From the passage on SEQRA, list the examples it gives of a discretionary action by an agency.

Given passage =
BEGIN
It is fair to say that SEQRA (which is implemented by New York City agencies under the City Environmental Quality Review procedures) dramatically changed how government agencies in the State of New York go about their business. Under SEQRA, a state or local agency may not undertake a discretionary action (such as directly undertaking a project, issuing a discretionary permit or providing funding) without first making a determination as to whether that action "may have a significant effect on the environment."4 If the agency determines that the action may have at least one significant adverse environmental impact, it cannot proceed without first preparing an environmental impact statement (EIS) that thoroughly examines such impacts and identifies how they could practicably be minimized or avoided. This is a broad and flexible mandate that has made SEQRA a fundamental planning tool for addressing emerging environmental issues.
One pressing question is whether the immense projects that may be necessary to protect our coastal city from the ravages of climate change over the coming decades are subject to the environmental review requirements of SEQRA. As a general rule, the answer to that question would be in the affirmative, unless the project is federally funded and an EIS is prepared under the National Environmental Policy Act, in which case state and local agencies could discharge their responsibilities under SEQRA by relying on federal documents.5 However, there are a number of exceptions to this general rule with relevance to climate change adaptation.
END
(Dataset entries)
BEGIN
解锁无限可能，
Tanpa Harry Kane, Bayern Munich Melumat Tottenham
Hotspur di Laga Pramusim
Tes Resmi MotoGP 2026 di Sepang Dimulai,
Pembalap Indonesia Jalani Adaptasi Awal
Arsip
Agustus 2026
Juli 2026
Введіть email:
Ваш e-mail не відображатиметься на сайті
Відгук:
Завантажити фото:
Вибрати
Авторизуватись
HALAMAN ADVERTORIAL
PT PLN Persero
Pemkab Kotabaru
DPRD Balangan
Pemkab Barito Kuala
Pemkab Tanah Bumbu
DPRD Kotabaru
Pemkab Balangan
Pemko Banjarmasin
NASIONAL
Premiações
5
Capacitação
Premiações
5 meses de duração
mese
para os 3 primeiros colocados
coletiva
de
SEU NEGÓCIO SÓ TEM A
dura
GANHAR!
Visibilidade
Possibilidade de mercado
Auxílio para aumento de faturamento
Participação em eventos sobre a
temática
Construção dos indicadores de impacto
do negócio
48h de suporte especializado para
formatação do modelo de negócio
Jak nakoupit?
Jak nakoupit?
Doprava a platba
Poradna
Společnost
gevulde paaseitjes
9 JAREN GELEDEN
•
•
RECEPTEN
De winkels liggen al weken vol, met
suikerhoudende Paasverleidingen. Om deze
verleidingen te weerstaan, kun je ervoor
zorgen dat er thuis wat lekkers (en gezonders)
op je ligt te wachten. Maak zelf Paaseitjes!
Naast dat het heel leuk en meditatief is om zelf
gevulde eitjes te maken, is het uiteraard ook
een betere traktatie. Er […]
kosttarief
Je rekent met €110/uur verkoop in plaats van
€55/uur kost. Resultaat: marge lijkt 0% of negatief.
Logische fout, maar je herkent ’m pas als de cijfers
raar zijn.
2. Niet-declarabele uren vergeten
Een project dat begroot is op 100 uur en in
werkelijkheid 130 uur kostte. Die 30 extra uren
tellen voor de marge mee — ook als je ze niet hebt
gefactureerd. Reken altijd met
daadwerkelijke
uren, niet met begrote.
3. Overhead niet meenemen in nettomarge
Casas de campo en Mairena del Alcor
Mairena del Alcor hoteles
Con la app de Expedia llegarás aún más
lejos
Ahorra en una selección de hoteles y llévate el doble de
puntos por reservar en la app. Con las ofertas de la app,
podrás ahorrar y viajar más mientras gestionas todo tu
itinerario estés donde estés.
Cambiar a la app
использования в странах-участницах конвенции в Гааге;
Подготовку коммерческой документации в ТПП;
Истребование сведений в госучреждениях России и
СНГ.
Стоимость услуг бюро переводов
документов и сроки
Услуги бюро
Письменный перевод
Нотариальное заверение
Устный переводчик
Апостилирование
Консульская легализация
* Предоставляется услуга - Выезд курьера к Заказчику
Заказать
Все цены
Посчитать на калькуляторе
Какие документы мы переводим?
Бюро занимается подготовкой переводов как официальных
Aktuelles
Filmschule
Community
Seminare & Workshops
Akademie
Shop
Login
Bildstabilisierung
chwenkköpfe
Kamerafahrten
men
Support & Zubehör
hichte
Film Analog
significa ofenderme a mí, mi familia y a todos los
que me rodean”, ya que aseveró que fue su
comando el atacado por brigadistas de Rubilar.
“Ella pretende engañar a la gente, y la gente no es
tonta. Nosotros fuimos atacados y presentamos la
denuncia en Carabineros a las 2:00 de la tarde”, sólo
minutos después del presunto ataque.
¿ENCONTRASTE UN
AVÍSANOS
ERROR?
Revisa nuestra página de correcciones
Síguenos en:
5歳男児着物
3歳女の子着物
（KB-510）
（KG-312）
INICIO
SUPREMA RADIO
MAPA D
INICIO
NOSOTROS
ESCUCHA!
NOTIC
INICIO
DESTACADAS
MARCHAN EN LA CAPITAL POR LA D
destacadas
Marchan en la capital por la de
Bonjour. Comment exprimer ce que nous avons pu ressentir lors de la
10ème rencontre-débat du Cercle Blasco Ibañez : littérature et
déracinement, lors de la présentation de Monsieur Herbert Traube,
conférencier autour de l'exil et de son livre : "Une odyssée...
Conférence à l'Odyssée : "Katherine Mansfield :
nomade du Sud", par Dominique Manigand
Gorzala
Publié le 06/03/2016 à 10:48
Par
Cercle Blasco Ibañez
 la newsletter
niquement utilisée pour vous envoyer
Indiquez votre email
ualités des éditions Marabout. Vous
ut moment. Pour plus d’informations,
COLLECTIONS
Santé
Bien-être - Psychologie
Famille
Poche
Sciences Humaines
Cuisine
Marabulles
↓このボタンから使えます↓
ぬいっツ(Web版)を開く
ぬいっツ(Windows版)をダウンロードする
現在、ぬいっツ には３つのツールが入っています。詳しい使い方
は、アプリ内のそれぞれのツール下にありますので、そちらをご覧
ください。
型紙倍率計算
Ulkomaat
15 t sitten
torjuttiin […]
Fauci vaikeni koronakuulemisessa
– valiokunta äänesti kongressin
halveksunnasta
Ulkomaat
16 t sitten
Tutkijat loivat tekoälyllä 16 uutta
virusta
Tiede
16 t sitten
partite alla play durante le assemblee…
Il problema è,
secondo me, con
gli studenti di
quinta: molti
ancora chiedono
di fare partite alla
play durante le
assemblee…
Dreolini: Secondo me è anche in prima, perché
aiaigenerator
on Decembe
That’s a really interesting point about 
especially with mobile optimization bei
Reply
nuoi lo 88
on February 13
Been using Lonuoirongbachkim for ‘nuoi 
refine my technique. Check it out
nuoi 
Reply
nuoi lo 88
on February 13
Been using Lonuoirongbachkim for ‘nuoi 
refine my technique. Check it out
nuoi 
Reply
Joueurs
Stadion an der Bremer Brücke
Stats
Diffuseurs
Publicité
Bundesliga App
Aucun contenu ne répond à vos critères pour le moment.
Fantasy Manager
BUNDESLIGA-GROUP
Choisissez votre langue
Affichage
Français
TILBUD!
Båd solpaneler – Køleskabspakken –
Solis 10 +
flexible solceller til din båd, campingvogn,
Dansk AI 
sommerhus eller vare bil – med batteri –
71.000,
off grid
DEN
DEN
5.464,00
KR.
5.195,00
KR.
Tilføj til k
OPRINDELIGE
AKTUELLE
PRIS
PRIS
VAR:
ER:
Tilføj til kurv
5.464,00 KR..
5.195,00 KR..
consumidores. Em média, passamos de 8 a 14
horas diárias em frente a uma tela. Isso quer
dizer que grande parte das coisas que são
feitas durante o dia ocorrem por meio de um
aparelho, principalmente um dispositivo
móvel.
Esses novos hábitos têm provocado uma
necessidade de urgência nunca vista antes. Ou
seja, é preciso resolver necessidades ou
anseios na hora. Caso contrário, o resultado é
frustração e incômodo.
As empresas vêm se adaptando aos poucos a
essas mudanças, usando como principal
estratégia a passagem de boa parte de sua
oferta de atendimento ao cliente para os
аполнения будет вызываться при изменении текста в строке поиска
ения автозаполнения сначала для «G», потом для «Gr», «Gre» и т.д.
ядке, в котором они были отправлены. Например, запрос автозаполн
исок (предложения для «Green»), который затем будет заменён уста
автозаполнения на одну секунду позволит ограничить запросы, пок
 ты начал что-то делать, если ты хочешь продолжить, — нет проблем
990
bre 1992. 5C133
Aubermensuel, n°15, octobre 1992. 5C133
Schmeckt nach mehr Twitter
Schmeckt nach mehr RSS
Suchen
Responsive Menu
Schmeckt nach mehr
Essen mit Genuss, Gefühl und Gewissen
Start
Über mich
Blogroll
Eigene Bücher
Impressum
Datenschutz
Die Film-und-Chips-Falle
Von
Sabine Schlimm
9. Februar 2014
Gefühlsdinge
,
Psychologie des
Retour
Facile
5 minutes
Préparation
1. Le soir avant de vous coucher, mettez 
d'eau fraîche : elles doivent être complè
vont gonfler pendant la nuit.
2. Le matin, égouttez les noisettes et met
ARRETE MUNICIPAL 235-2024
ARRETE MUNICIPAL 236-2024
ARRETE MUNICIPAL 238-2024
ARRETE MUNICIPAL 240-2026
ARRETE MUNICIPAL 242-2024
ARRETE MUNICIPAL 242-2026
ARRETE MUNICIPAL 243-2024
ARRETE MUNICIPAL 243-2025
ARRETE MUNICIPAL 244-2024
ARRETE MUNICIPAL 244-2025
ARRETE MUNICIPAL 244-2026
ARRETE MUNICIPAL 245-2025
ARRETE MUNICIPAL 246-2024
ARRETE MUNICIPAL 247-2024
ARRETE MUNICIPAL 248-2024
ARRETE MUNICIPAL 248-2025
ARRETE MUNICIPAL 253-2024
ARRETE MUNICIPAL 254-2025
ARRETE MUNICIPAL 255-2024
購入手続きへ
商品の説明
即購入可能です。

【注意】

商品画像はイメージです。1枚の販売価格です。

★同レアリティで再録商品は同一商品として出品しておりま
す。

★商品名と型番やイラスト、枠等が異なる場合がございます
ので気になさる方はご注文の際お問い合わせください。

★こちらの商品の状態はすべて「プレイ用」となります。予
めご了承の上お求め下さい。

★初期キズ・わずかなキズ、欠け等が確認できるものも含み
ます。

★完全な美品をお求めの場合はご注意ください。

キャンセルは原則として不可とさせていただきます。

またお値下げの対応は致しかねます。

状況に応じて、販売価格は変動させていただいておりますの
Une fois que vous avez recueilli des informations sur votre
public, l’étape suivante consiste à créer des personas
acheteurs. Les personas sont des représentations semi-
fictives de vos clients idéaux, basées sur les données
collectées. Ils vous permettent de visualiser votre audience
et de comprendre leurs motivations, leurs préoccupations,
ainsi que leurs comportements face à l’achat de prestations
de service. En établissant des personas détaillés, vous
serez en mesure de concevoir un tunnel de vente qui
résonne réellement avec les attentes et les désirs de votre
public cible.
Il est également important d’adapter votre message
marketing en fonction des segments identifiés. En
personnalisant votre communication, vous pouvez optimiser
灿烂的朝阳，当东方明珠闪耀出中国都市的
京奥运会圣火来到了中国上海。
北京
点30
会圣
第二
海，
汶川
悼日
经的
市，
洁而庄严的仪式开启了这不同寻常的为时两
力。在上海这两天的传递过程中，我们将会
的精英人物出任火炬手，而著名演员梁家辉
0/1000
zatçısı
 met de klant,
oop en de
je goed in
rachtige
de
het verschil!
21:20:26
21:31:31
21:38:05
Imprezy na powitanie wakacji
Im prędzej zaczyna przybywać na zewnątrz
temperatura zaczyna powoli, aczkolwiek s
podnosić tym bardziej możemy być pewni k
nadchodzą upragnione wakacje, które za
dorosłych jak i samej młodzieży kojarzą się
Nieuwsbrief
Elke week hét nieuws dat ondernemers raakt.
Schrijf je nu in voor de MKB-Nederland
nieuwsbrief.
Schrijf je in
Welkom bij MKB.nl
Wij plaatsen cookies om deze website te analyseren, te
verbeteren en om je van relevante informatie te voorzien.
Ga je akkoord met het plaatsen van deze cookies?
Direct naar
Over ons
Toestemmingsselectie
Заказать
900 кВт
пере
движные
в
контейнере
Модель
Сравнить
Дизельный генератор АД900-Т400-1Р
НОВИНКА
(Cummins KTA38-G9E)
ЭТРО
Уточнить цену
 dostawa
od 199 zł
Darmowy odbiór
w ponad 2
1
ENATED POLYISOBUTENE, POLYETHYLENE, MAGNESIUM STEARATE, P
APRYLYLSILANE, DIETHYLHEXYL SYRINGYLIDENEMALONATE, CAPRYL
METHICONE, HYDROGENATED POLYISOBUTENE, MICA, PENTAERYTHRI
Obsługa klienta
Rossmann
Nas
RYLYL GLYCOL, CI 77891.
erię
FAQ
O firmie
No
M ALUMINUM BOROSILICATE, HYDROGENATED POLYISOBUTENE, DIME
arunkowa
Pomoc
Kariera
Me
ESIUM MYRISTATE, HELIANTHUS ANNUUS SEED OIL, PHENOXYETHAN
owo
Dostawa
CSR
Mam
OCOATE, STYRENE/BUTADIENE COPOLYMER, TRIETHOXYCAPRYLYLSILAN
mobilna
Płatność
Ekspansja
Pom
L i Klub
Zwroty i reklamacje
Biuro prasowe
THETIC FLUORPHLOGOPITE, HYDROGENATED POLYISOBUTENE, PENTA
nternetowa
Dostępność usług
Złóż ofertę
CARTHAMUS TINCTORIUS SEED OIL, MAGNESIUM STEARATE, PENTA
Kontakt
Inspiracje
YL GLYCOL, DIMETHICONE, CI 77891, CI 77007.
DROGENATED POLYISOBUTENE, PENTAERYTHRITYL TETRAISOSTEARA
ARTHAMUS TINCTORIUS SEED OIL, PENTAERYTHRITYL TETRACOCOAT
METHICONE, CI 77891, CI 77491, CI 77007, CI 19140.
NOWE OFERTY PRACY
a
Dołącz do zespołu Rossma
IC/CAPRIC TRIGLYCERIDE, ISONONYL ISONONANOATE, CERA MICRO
END
Response to the task =
- Directly undertaking a project
- Issuing a discretionary permit
- Providing funding